(Data under study begins)

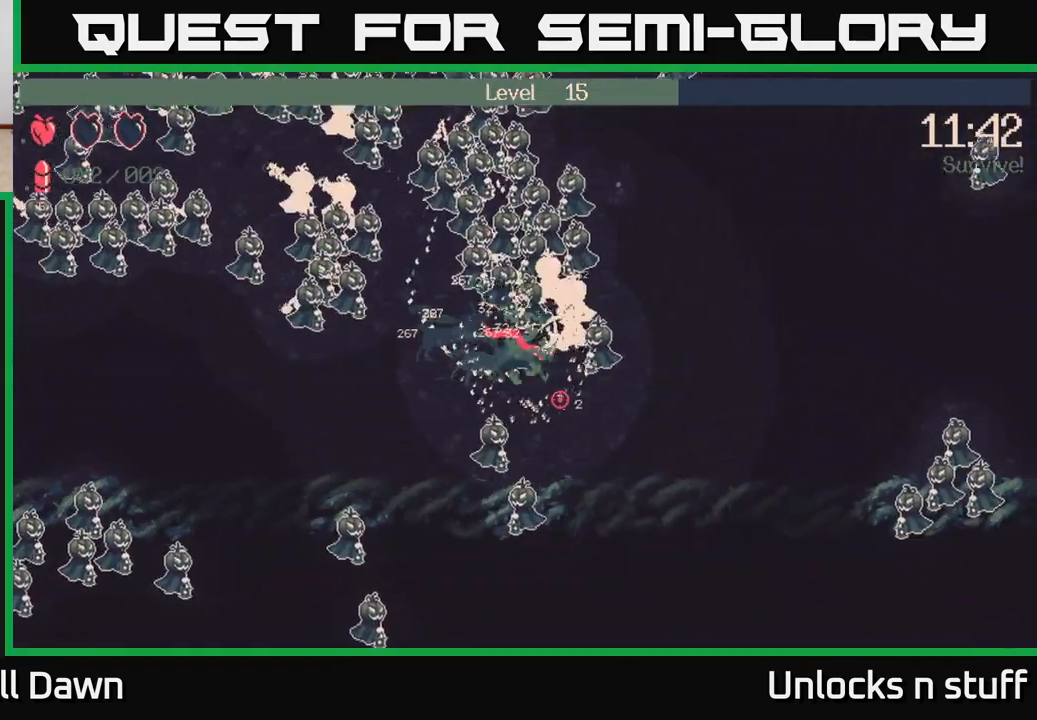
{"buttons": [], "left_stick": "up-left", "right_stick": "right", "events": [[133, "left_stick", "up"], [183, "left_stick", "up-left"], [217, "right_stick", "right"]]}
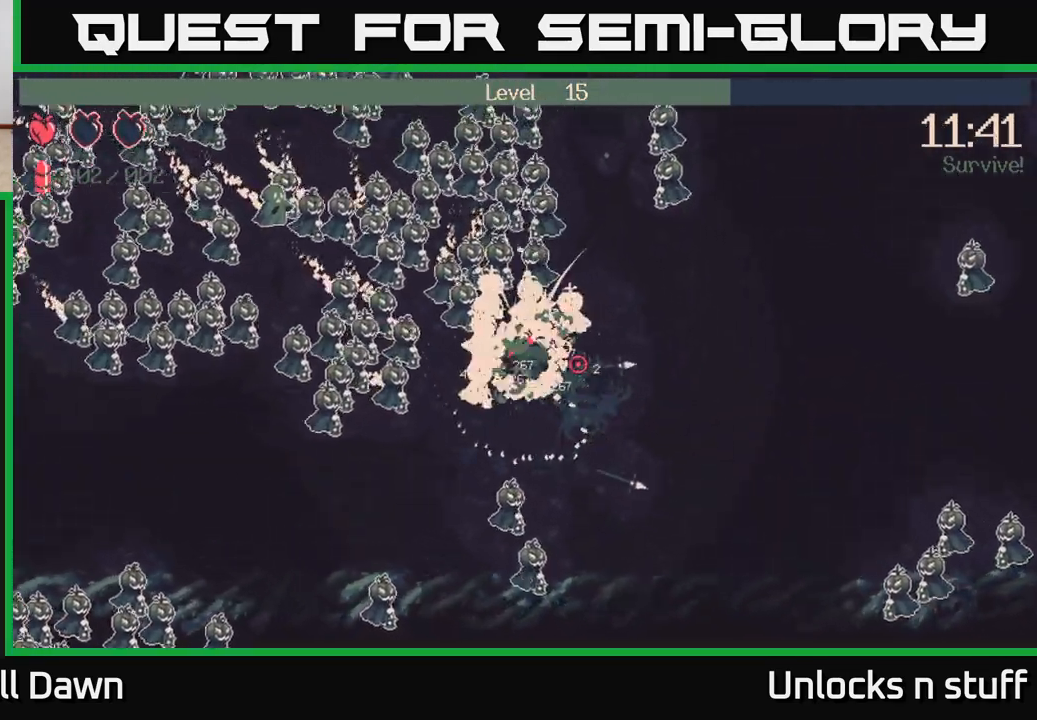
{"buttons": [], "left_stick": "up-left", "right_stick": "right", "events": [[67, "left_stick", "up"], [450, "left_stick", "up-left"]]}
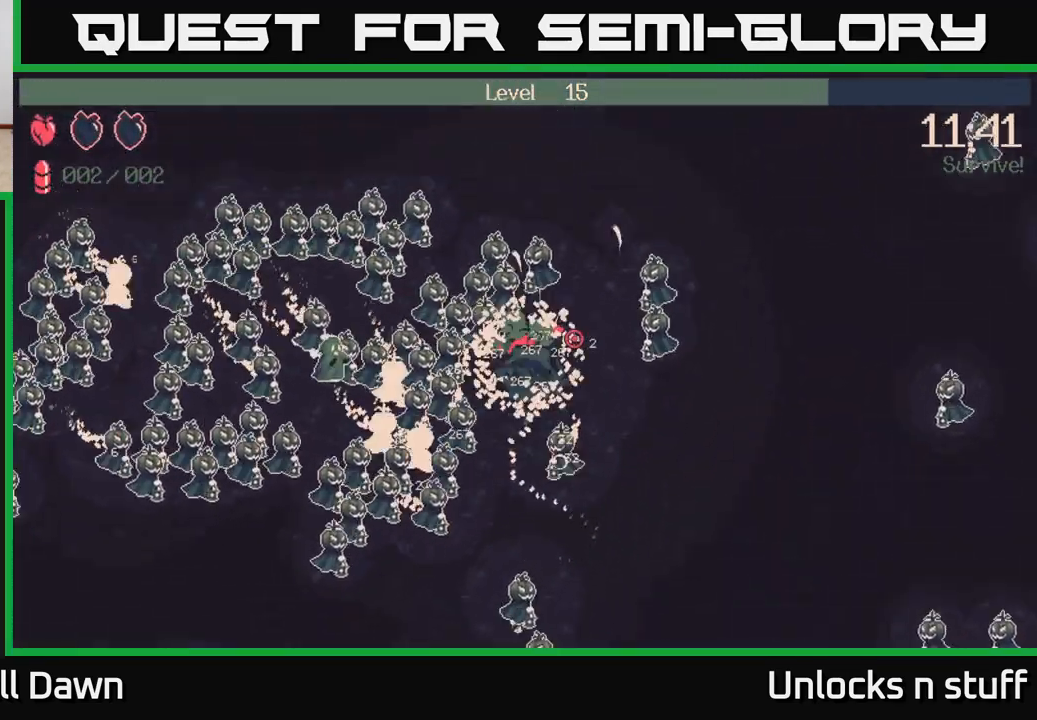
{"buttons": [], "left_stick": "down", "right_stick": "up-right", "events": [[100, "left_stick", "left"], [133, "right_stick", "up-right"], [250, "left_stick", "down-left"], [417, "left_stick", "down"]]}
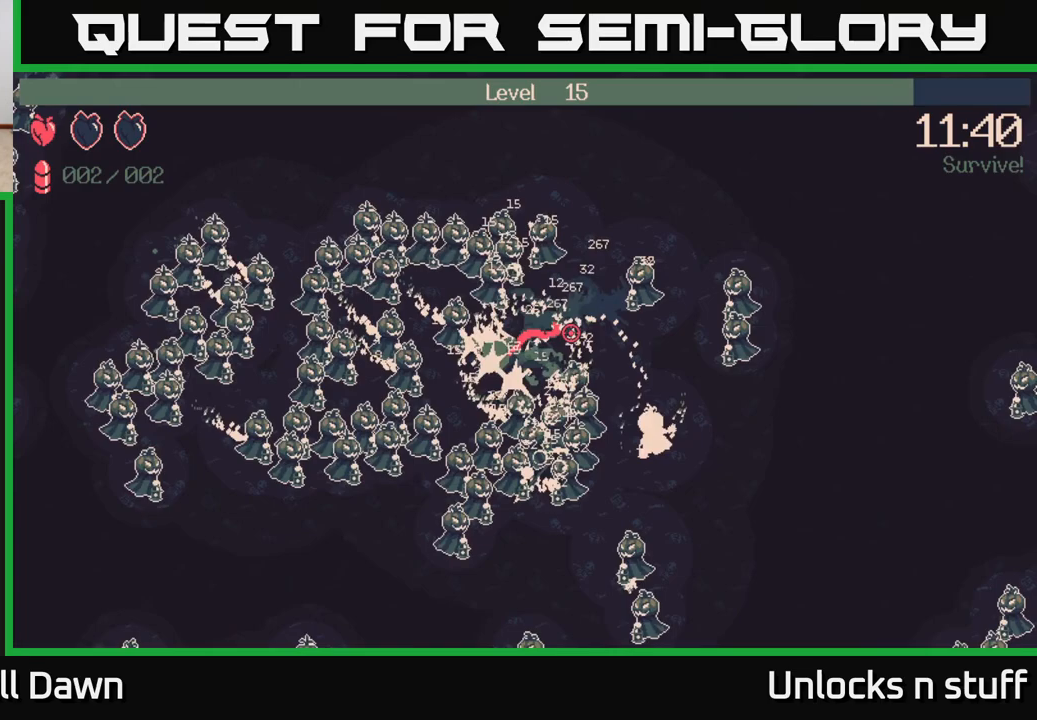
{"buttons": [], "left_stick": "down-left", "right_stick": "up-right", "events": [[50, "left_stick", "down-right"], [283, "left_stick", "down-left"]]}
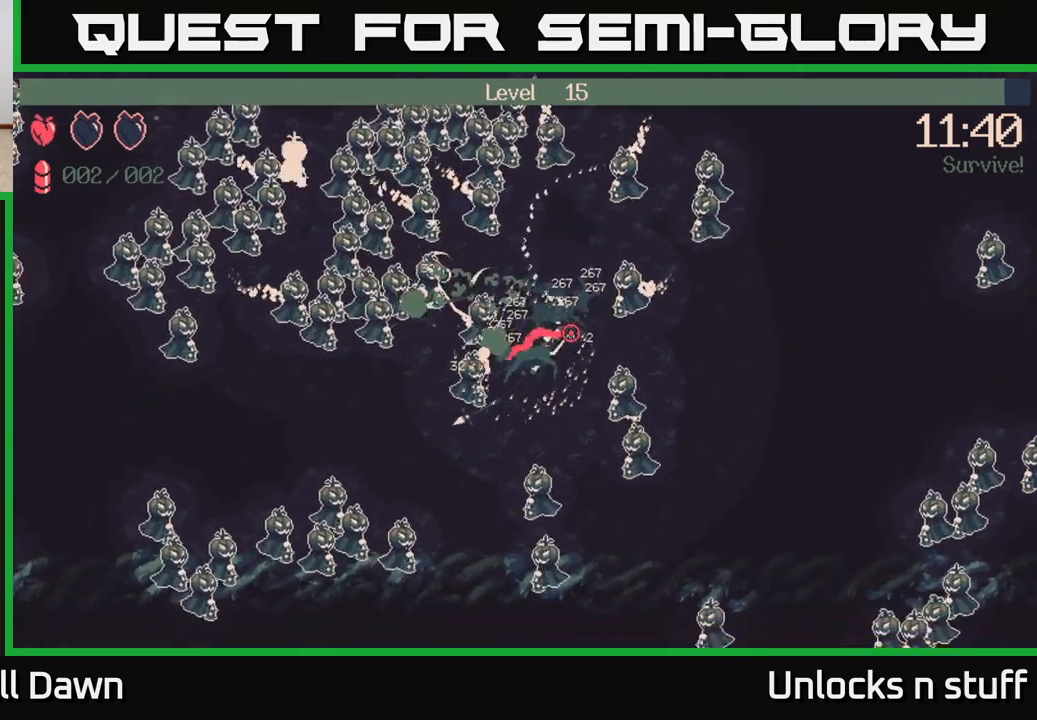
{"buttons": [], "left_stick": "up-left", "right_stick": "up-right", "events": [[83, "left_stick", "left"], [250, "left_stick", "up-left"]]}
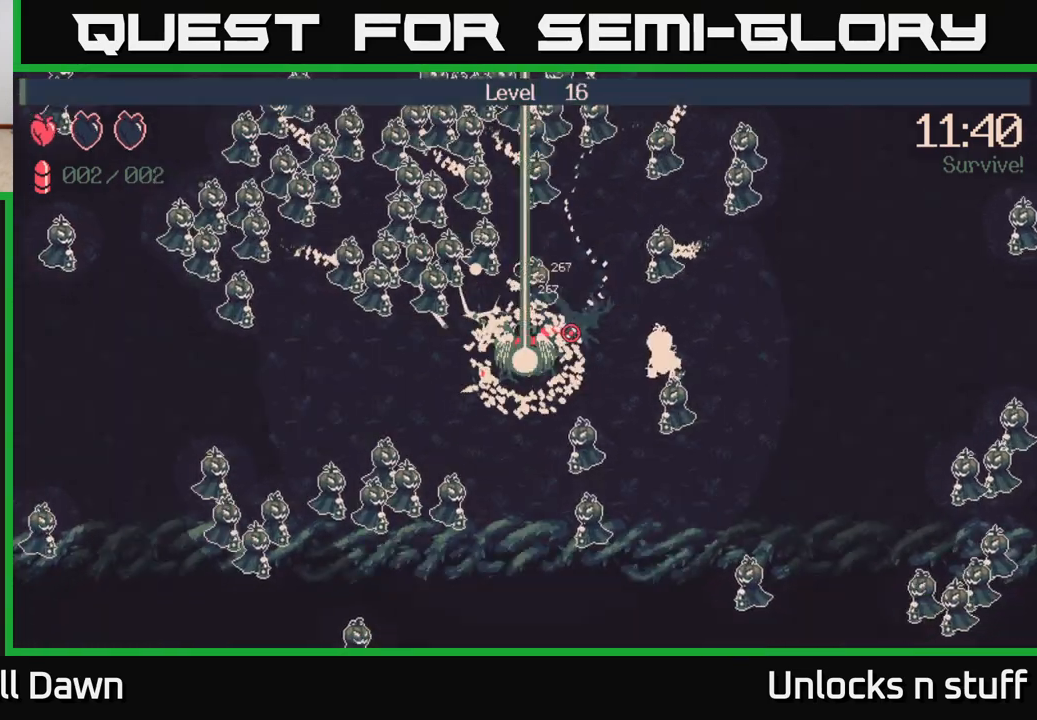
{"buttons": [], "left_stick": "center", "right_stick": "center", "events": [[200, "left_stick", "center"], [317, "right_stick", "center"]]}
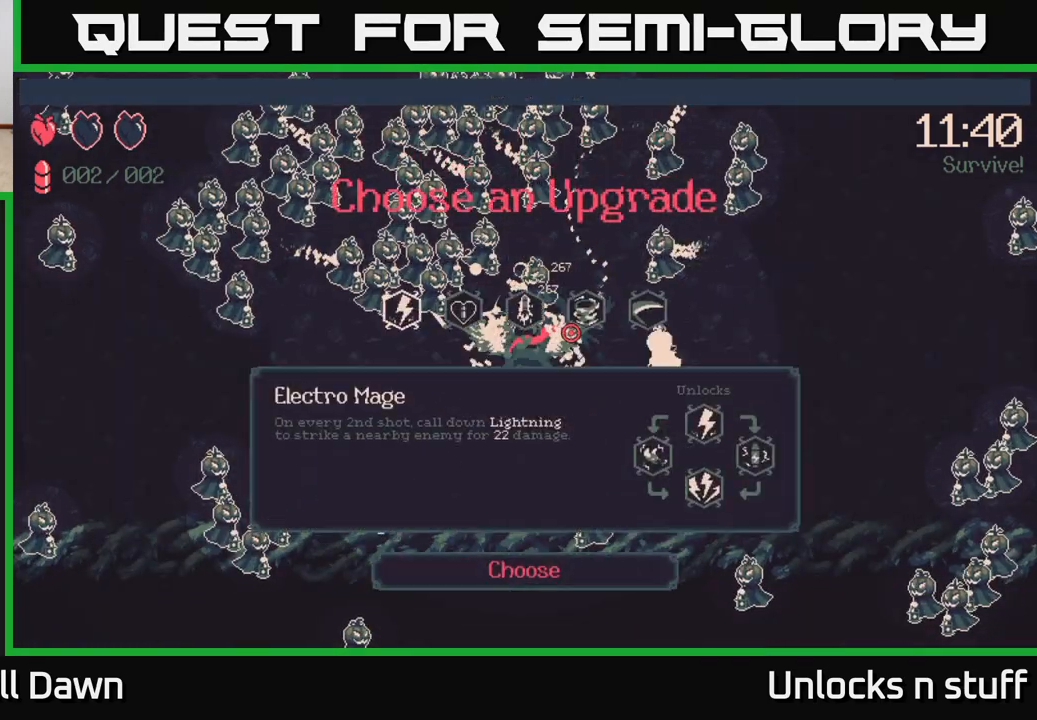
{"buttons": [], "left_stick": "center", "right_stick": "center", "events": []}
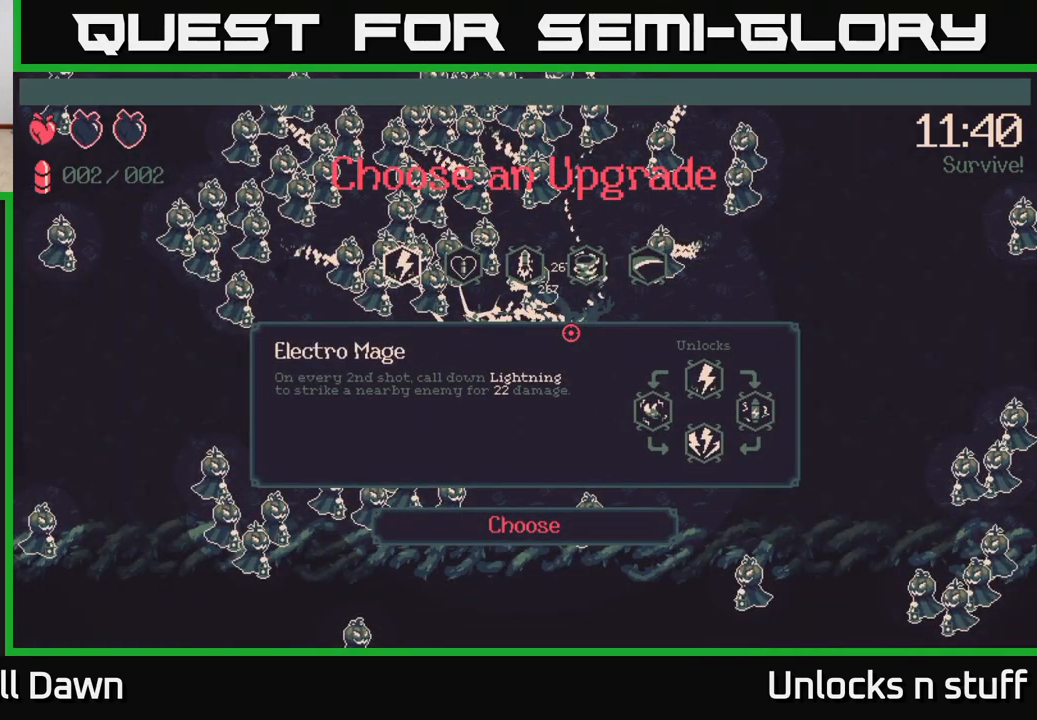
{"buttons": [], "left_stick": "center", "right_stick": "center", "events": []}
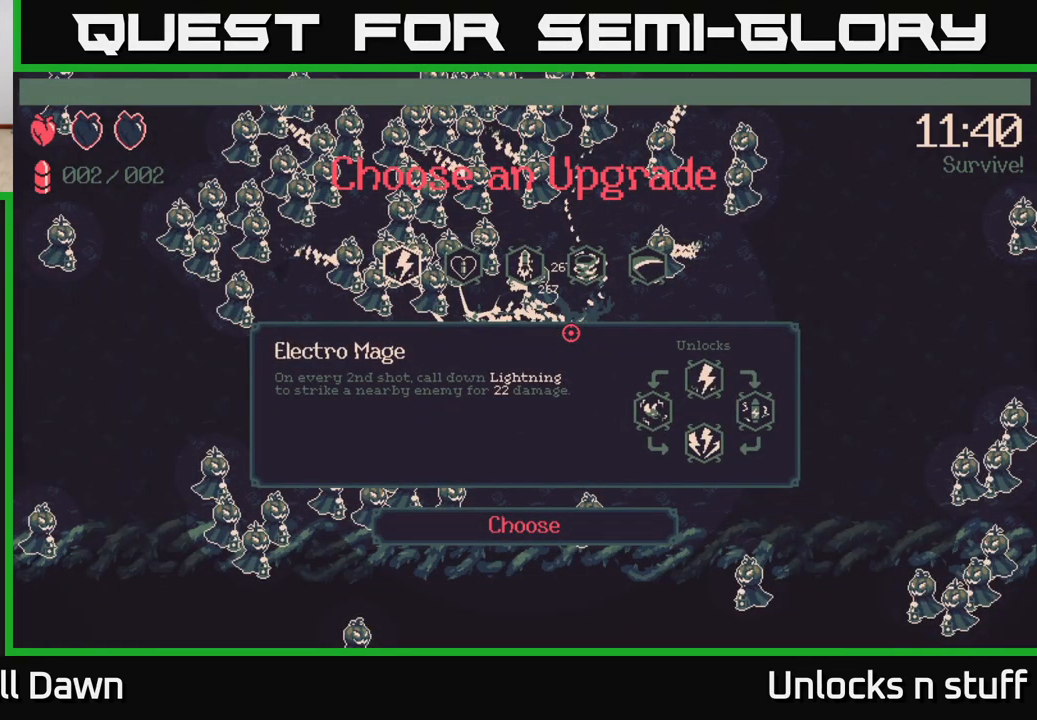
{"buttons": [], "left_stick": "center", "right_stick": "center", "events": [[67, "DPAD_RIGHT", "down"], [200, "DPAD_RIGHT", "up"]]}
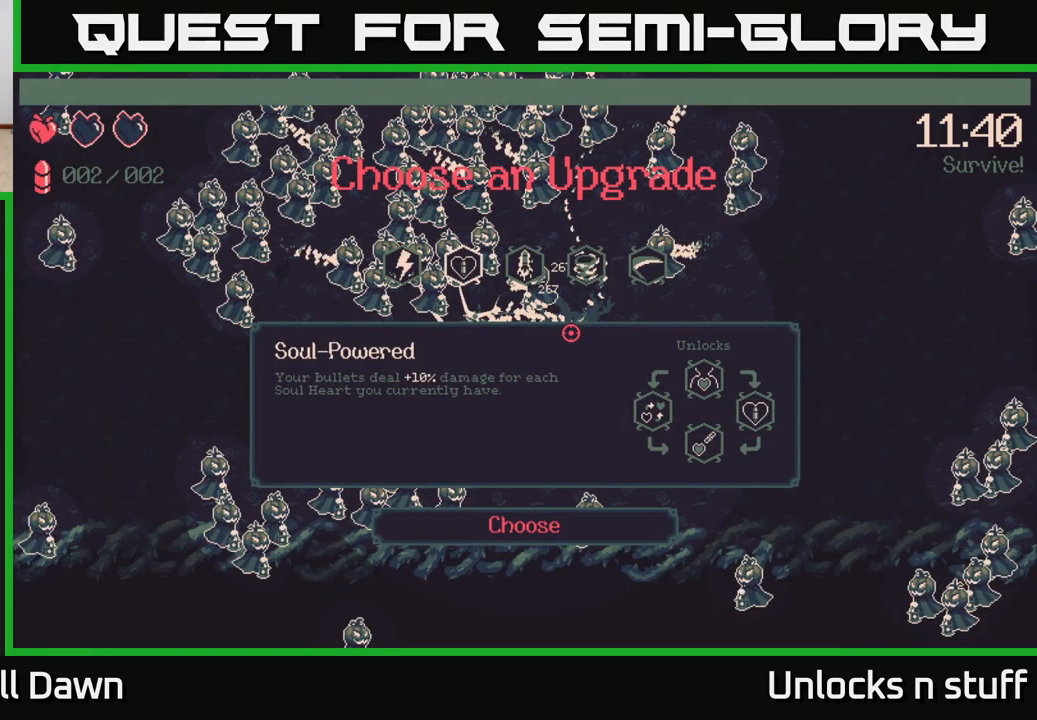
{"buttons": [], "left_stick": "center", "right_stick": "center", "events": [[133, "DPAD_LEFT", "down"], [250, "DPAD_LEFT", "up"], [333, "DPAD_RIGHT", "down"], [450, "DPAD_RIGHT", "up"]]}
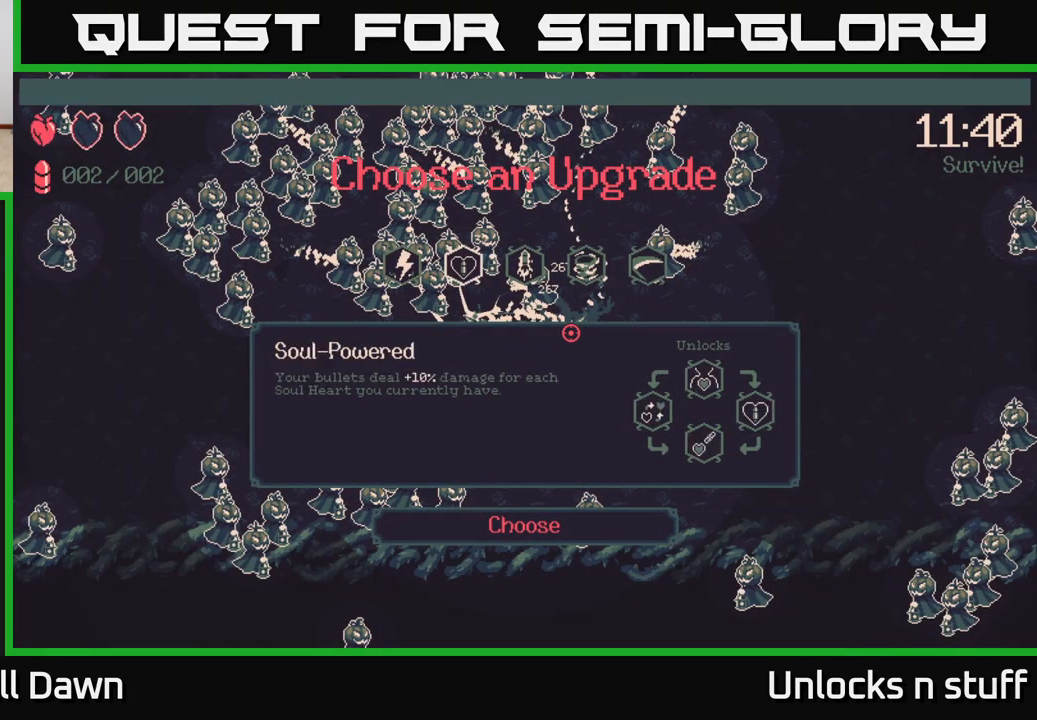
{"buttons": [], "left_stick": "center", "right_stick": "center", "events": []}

(Data under study ends)

_Problem requirements_
The data is to be returned exactly as it stands, pictures aside.

_Exercise result_
{"buttons": [], "left_stick": "up-left", "right_stick": "right", "events": [[133, "left_stick", "up"], [183, "left_stick", "up-left"], [217, "right_stick", "right"]]}
{"buttons": [], "left_stick": "up-left", "right_stick": "right", "events": [[67, "left_stick", "up"], [450, "left_stick", "up-left"]]}
{"buttons": [], "left_stick": "down", "right_stick": "up-right", "events": [[100, "left_stick", "left"], [133, "right_stick", "up-right"], [250, "left_stick", "down-left"], [417, "left_stick", "down"]]}
{"buttons": [], "left_stick": "down-left", "right_stick": "up-right", "events": [[50, "left_stick", "down-right"], [283, "left_stick", "down-left"]]}
{"buttons": [], "left_stick": "up-left", "right_stick": "up-right", "events": [[83, "left_stick", "left"], [250, "left_stick", "up-left"]]}
{"buttons": [], "left_stick": "center", "right_stick": "center", "events": [[200, "left_stick", "center"], [317, "right_stick", "center"]]}
{"buttons": [], "left_stick": "center", "right_stick": "center", "events": []}
{"buttons": [], "left_stick": "center", "right_stick": "center", "events": []}
{"buttons": [], "left_stick": "center", "right_stick": "center", "events": [[67, "DPAD_RIGHT", "down"], [200, "DPAD_RIGHT", "up"]]}
{"buttons": [], "left_stick": "center", "right_stick": "center", "events": [[133, "DPAD_LEFT", "down"], [250, "DPAD_LEFT", "up"], [333, "DPAD_RIGHT", "down"], [450, "DPAD_RIGHT", "up"]]}
{"buttons": [], "left_stick": "center", "right_stick": "center", "events": []}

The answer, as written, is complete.